O Ministério Público do Estado da Bahia recomendou ao Município de Catu a adoção de medidas para reestruturação do posto da Guarda Civil Municipal (GCM) localizado no Centro Administrativo da cidade.
A recomendação, de autoria do promotor de Justiça Samory Pereira Santos, foi emitida após a verificação das condições inadequadas de trabalho no local. Entre os problemas constatados estão banheiro sem chuveiro e em situação insalubre, ausência de armários individuais, inexistência de espaço adequado para alimentação e aquecimento de refeições, falta de portas e janelas, além de danos estruturais no teto, infiltrações, instalações hidráulicas precárias e abandono da área externa.
O promotor de Justiça ressaltou que, mesmo com o envio dos ofícios, o Município não apresentou resposta nem adotou providências para solucionar as irregularidades. Na recomendação, o Ministério Público orienta que, no prazo de até 30 dias, seja apresentado pela gestão municipal o cronograma detalhado de adequação do posto da Guarda Civil Municipal, que contemple a reforma do banheiro, com instalação de chuveiro e condições adequadas de higiene; a instalação de armários individuais para guarda de pertences e alimentos; disponibilização de local apropriado para o aquecimento e consumo de refeições; a instalação de portas e janelas no posto; a realização de reparos no teto, nas paredes e nas instalações hidráulicas e da limpeza e manutenção da área externa.

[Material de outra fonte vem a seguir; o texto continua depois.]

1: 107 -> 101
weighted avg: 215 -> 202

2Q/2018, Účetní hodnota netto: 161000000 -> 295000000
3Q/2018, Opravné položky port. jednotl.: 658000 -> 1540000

Além dessas medidas, a Prefeitura deve realizar um levantamento das condições de infraestrutura de todos os postos da Guarda Civil Municipal, apresentando relatório ao MPBA, com destaque para as condições de trabalho das servidoras. Segundo o promotor de Justiça Samory Pereira Santos, as irregularidades identificadas “violam normas constitucionais e legais que asseguram a dignidade da pessoa humana, o direito à igualdade material entre homens e mulheres no ambiente de trabalho e a valorização dos profissionais da segurança pública”.